DILARANG MENGARANG DI DALAM KELAS

(Sekadar celoteh kecil dari dalam sangkar)

Mungkin, mengarang sudah bukan lagi pelajaran yang dipandang penting. Maka kemudian, pelajaran mengarang ditinggalkan. Semua serba diukur melalui pilihan-pilihan. Tinggal membubuhkan tanda silang, lalu menentukan salah benar. Dihitung salahnya. Sementara nilai didasarkan sisa jawaban yang benar. Oh, betapa cara ini praktisnya. Nyaris tidak ada usaha yang sama-sama dilakukan oleh guru dan murid untuk saling belajar satu sama lain. Guru tak cukup punya waktu memelajari murid. Begitu pula murid, tak punya kesempatan belajar dari gurunya. Semua berjalan serba singkat.

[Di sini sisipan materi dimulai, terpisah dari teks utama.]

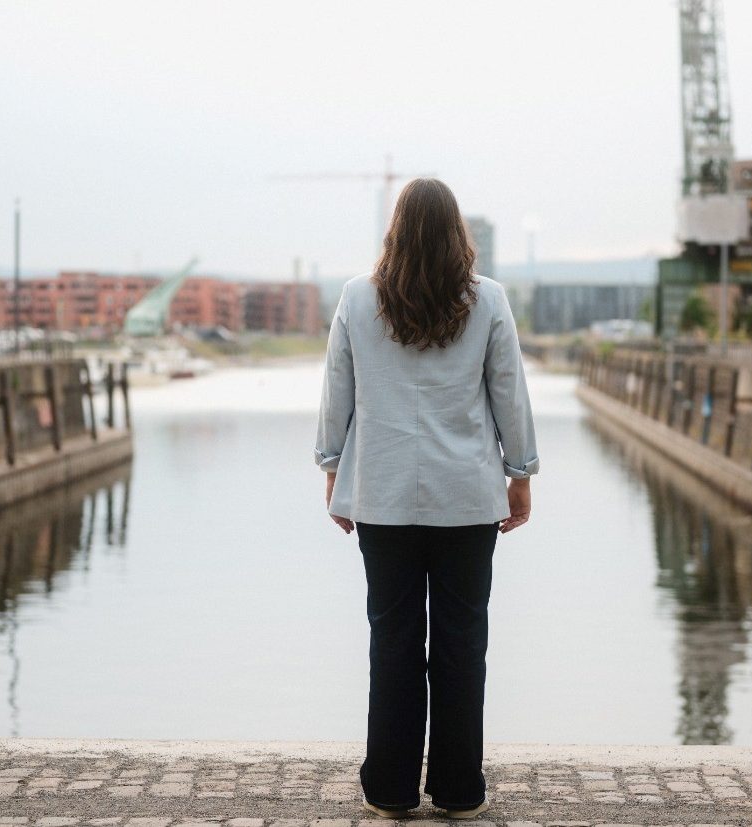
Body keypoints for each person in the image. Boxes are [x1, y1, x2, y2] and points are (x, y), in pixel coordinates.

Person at [315, 179, 538, 822]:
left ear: (395, 232)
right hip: (466, 498)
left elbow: (338, 391)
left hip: (382, 496)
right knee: (463, 643)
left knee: (392, 643)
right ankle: (459, 786)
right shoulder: (488, 299)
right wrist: (520, 473)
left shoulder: (359, 299)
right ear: (457, 233)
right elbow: (509, 393)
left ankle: (390, 786)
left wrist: (333, 470)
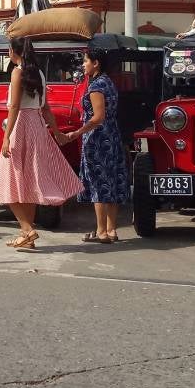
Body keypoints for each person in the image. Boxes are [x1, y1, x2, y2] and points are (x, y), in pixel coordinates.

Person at [0, 37, 83, 250]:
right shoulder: (39, 73)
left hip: (21, 125)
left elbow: (14, 106)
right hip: (37, 125)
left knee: (9, 181)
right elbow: (46, 108)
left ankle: (27, 230)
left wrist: (7, 136)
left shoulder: (18, 72)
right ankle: (27, 237)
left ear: (13, 51)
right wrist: (57, 132)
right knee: (30, 183)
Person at [60, 47, 128, 243]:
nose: (83, 65)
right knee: (113, 181)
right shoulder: (109, 83)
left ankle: (101, 231)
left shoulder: (96, 86)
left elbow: (98, 117)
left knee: (99, 183)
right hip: (113, 136)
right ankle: (111, 230)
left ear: (96, 63)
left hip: (98, 139)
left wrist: (76, 133)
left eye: (86, 61)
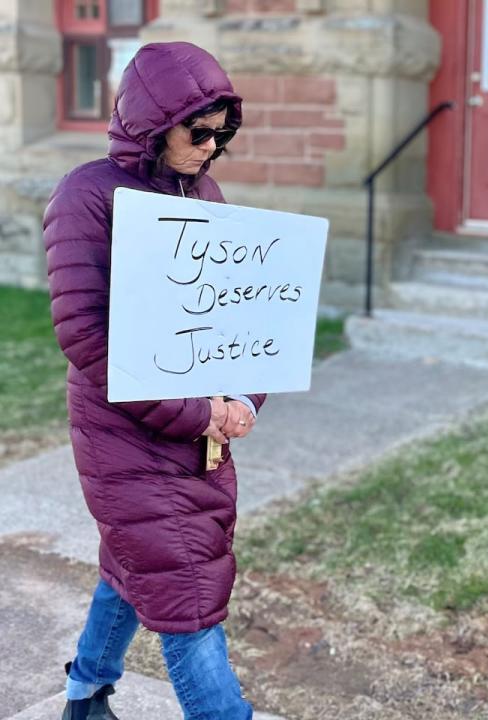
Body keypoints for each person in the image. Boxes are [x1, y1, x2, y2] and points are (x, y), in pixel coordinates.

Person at [44, 42, 264, 720]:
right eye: (197, 131)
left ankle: (83, 694)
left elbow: (238, 313)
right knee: (186, 597)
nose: (209, 147)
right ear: (153, 118)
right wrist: (198, 413)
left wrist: (242, 400)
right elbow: (85, 336)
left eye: (221, 135)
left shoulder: (206, 193)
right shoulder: (87, 194)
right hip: (125, 433)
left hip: (199, 434)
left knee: (136, 565)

Tersebab itu pula, tidak heran ketika para murid ini menyandang predikat sebagai mahasiswa, mereka tiba-tiba gagap di dalam menulis. Ini tampak ketika mereka tengah menyusun skripsi. Mereka bahkan tak memiliki cukup kemampuan untuk menceritakan setuntas-tuntasnya mengenai pengalaman meneliti mereka. Mereka lebih sibuk mengurusi kata-kata, kalimat, atau paragraf yang mereka tulis. Bukan tentang apa yang sedang atau telah mereka lakukan.
Bagaimana dengan dosen mereka? Entahlah. Saya tak punya jawaban. Yang jelas, bisa jadi sekarang ini tengah terjadi sebuah aturan main baru, yaitu “dilarang mengarang di dalam kelas”.

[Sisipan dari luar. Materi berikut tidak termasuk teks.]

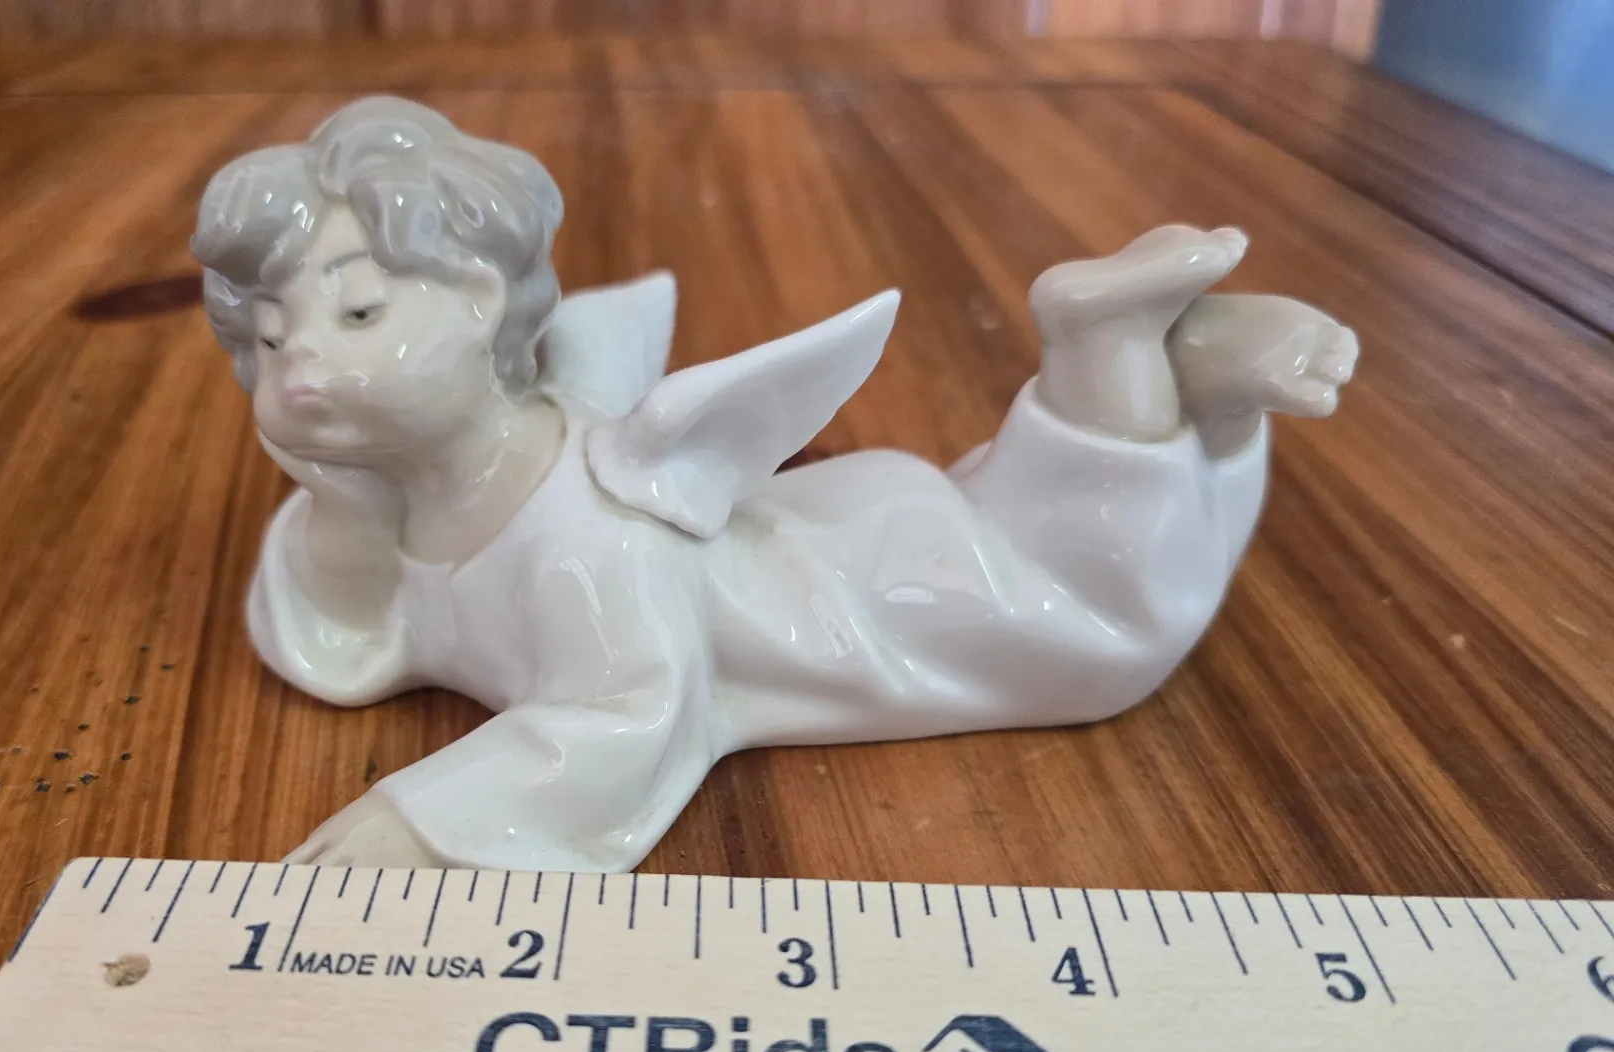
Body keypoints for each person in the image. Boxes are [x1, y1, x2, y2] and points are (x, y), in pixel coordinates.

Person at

Mengapa aturan itu seolah-olah ada? Mungkin karena sekarang ini orientasi para pengelola sekolah hanya meluluskan murid. Apalagi ketika harus berhadapan dengan Ujian Nasional yang selama ini menjadi momok. Ini juga didukung oleh aturan para kepala daerah yang dengan semangat menggebu membuat slogan “LULUS 100%!” yang diartikan semua murid harus lulus. Bukan 100% kualitasnya, melainkan kuantitasnya.

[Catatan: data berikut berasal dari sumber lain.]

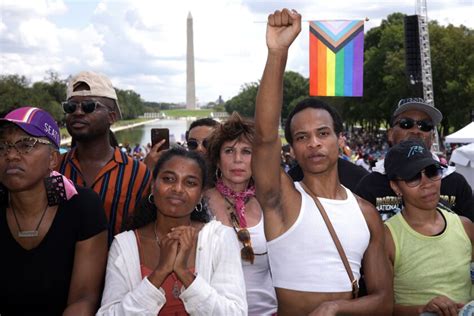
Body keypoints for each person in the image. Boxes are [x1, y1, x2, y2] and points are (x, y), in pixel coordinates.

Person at [252, 9, 392, 315]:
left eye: (323, 133)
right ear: (292, 148)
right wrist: (277, 53)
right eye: (301, 137)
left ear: (339, 139)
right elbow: (263, 139)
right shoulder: (283, 199)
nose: (313, 143)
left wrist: (336, 308)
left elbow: (384, 300)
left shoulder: (367, 214)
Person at [98, 148, 247, 315]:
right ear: (153, 186)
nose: (177, 188)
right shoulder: (124, 246)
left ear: (200, 195)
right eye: (168, 179)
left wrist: (184, 273)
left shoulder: (220, 238)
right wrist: (160, 272)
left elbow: (235, 313)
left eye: (190, 182)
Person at [0, 107, 108, 315]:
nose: (11, 155)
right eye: (2, 145)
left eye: (26, 144)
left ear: (52, 159)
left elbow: (83, 299)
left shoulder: (82, 207)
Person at [58, 71, 152, 242]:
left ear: (112, 116)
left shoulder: (138, 173)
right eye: (70, 107)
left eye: (89, 106)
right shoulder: (53, 168)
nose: (78, 112)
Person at [383, 140, 474, 315]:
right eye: (413, 177)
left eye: (432, 172)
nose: (427, 183)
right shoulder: (387, 238)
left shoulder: (465, 227)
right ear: (395, 186)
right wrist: (422, 309)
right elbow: (382, 307)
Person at [204, 112, 278, 315]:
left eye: (246, 151)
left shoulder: (269, 203)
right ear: (217, 160)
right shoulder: (200, 203)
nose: (238, 159)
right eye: (229, 151)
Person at [355, 98, 474, 222]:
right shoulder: (369, 185)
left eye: (425, 126)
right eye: (406, 123)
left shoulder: (456, 183)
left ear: (433, 138)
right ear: (390, 134)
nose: (416, 131)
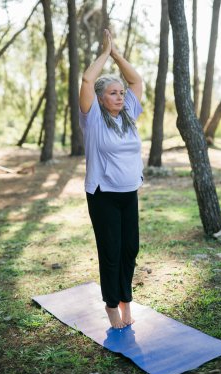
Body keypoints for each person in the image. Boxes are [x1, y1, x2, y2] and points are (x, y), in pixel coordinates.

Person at [79, 29, 143, 329]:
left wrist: (118, 54)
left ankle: (126, 300)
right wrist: (105, 53)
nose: (121, 96)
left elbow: (136, 81)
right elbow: (87, 80)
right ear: (101, 99)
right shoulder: (92, 118)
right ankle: (111, 307)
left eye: (121, 93)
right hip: (103, 195)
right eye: (113, 93)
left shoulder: (128, 114)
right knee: (112, 251)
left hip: (129, 192)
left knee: (130, 249)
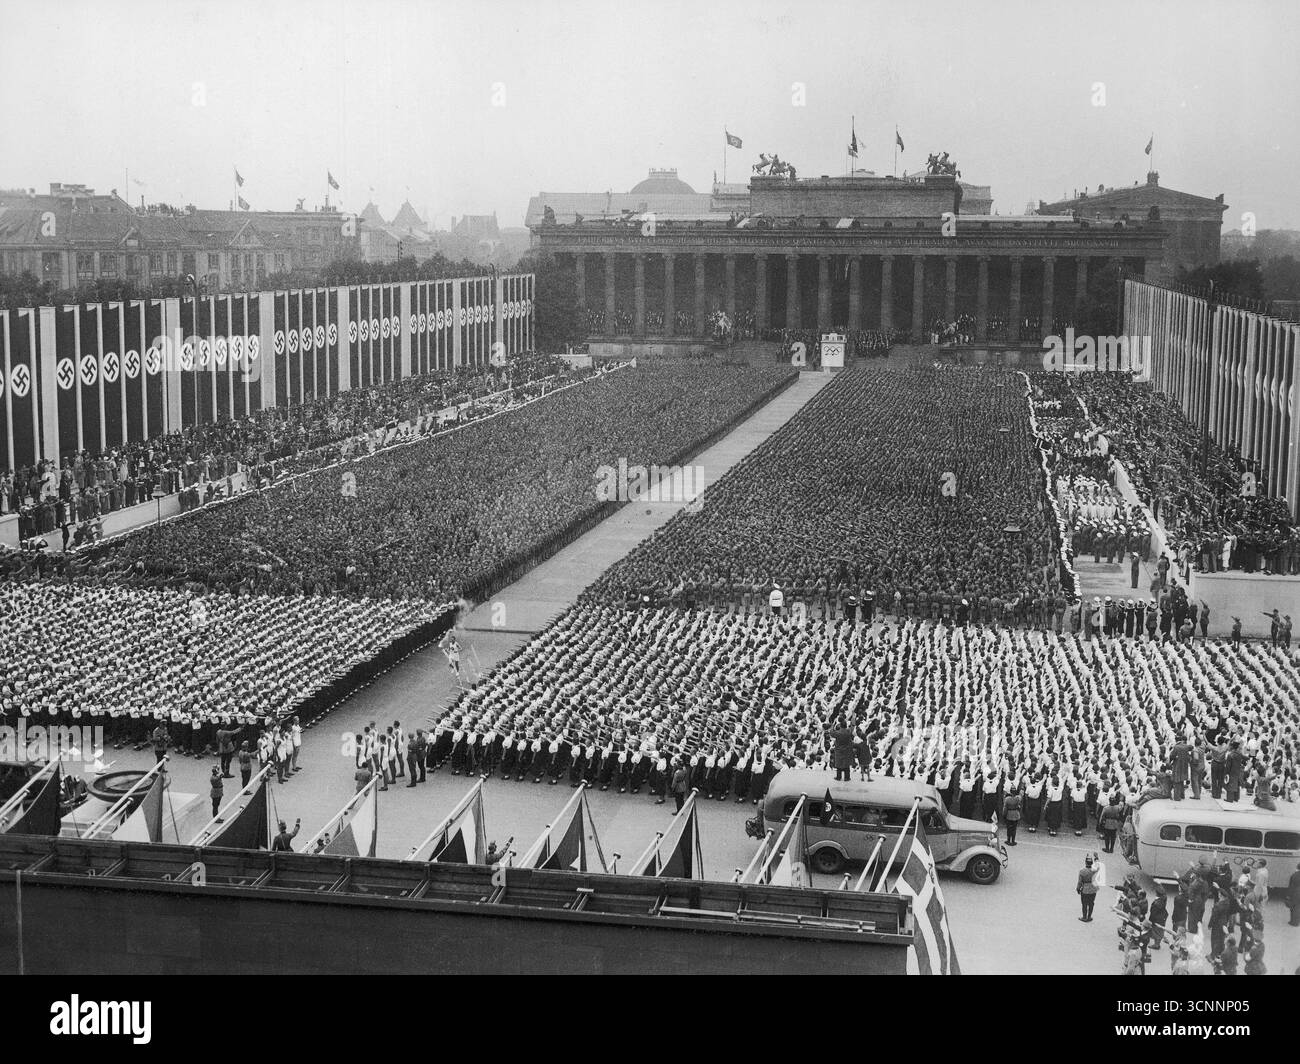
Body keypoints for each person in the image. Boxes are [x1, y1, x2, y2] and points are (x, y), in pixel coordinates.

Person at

Oh, betapa gagapnya kita saat ini di dalam menyikapi perkembangan zaman. Yang penting tampak mewah. Soal lain-lain, tetaplah menjadi persoalan lain yang cenderung disisihkan. Lalu, tiba-tiba “terkejut” melihat kemewahan yang kosong dan melompong, hingga segala upaya “diada-adakan”. Pelatihan ini, pelatihan itu. Workshop ini, workshop itu. Tetapi, tak jelas juga jluntrungannya. Semua kembali pada “kekeliruan yang dibiasakan” setelah semua dilakukan. Ya, kita kembali menjadi penikmat kemewahan yang melompong. Menyembunyikan dan menyamankan diri di dalam ruangan yang disemprot freon. Memaksa agar metabolisme tubuh tak mampu mendesak dan memaksa keringat untuk keluar lewat pori-pori. Kita bahkan memaksakan agar segala imaji dan fantasi tak boleh meruang dalam pikiran. Sampai-sampai tak cukup waktu untuk melakukan terobosan-terobosan. Yang kita lakukan hanya menyiasati apa-apa yang dianggap masalah yang menyusahkan. Ya, kita kembali tak ingin disusahkan oleh masalah. Padahal, hidup adalah himpunan masalah yang berkelindan. Bertumpang tindih.
Oh, betapa dan betapa. Kita sudah terjerembab di dalam “Sumur Tanpa Dasar” sebagaimana yang ditulis Arifin C. Noer. Maka, sulit bagi kita untuk mentas dari sumur itu. Tetapi, bukan berarti kita tak bisa naik ke permukaan kembali. Satu-satunya jalan untuk bisa naik ke permukaan, kita perlu membaca dinding-dinding sumur yang ada di sekeliling. Menggapainya dan memanjatnya.
Tentu, keringat akan mengucur deras di sekujur tubuh. Bahkan, sangat mungkin bedak, gincu, atau hal-hal lain yang menopengi wajah kita akan luntur atau harus dilepas. Bisa jadi pula, pakaian necis tak lagi dibutuhkan. Jas, dasi, dan sepatu pantovel tak lagi diperlukan, karena hanya menghalangi gerak tubuh. Kita mesti berakrab dan berkarib dengan lumpur yang membalur sekujur tubuh. Di sinilah kemudian dibutuhkan kesanggupan, karena kemampuan bukanlah tolok ukur. Kemampuan hanya efek dari kesanggupan. Tetapi, kesanggupan ini juga harus dibarengi dengan kemauan untuk “meniada” atau dianggap tiada.